Farklı hedeflere yönelsek de ülkümüz bir olacaktır. Başka başka dostlarımız bulunsa da düşmanımız bir olacaktır. Malımız-mülkümüz, gelirimiz-giderimiz farklı olsa da, ihtiyacımız bir olacaktır. Ayrı ayrı ülkelerde yaşasak da vatanımız bir olacaktır. Okullarımıza, caddelerimize ve sokaklarımaz Türk Dünyasından seçilmiş aynı isimler verilecektir. Asırlık milli oyunlarımız gibi filmlerimiz, piyeslerimiz, romanlarımız ve hikayelerimiz aynı konuları aynı temaları işleyecektir. Kaşgardan, Semerkanttan, Buharadan, Taşkentten, Almatadan, Baküden, Genceden, Kazandan, İstanbula, Ankaraya, Erzuruma, Konyaya, Adanaya, Sivasa, Maraşa gelin göndereceğiz. Tabii, Bursadan, Antalyadan, Mersinden Vandan, Türkistana gelin göndereceğiz. Türk ellerinin bütün üniversiteleri her Türk gencine açık olacaktır. Türk ellerinin bütün okullarında aynı müfredat ve aynı kitaplar okutulacaktır. Türkistanlı fikir adamlarının bir asır önce tesbit ettikleri “Dilde birlik-Fikirde birlik-İşte birlik” ilkesi tam mânâsı ile gerçekleşecektir. Her yıl, bir başka Türk elinde, Türklüğün bütün meselelerini görüşmek üzre Büyük Kurultay toplanacaktır. Türk Dünyasının ilim adamları birleşerek Türk tarihini yeniden yazacaktır. Türk Dünyasının ilim adamları, bütün lehçe ve şiveleri birleştirmek sûretiyle, tek bir gramer ve tek bir sözlük hazırlayacaktır.

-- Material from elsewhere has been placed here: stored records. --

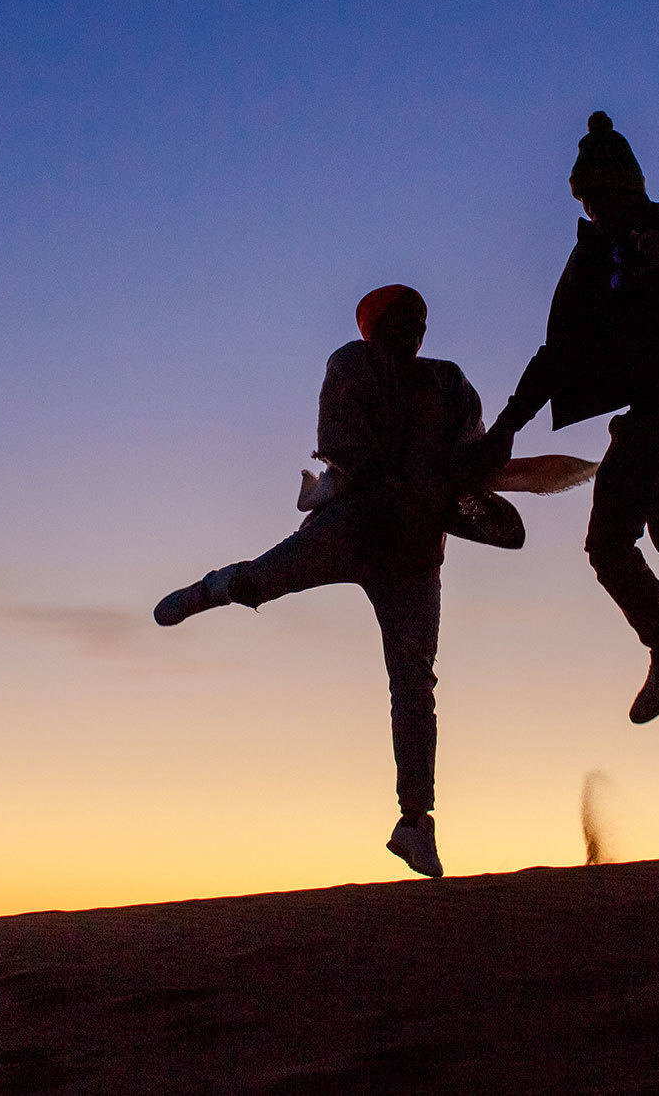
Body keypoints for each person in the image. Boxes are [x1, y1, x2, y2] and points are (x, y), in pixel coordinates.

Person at [153, 285, 515, 879]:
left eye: (421, 321)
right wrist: (410, 489)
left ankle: (415, 822)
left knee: (414, 684)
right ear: (373, 326)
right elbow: (347, 447)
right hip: (350, 525)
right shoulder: (350, 363)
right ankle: (215, 586)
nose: (414, 330)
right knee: (261, 583)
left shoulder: (449, 381)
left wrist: (480, 465)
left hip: (416, 553)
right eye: (401, 320)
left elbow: (472, 452)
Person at [473, 112, 659, 729]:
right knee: (607, 543)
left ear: (634, 186)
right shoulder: (590, 262)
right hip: (651, 410)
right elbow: (556, 354)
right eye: (589, 199)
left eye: (609, 193)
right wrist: (506, 427)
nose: (599, 207)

Bütün bu düşünceler şimdilik boş bir hayal sanılabilir, Ancak, unutmayalım ki iki yıl öncesine kadar yetmiş yıllak Demir Perdenin böylesine yırtılabileceğini kimse hayal edemezdi. Halbuki gerçek hayali aştı. Gerçi 12 Eylülden sonra, millî hayallerimiz yüzünden kimimiz sorgulandık, kimimiz cezalandırıldık. Gam değil. Atalarımız mes’ut ve muhteşem mazisini özledikçe “Geçmiş zaman olur ki hayali cihan değer.” Demiş. Biz de gelecek zaman olur ki hayali cihan değer diyoruz. Çünkü büyük şair Yahya Kemal’in: “İnsan âlemde hayal ettiği müddetçe yaşar.” Hükmünü benimsiyoruz.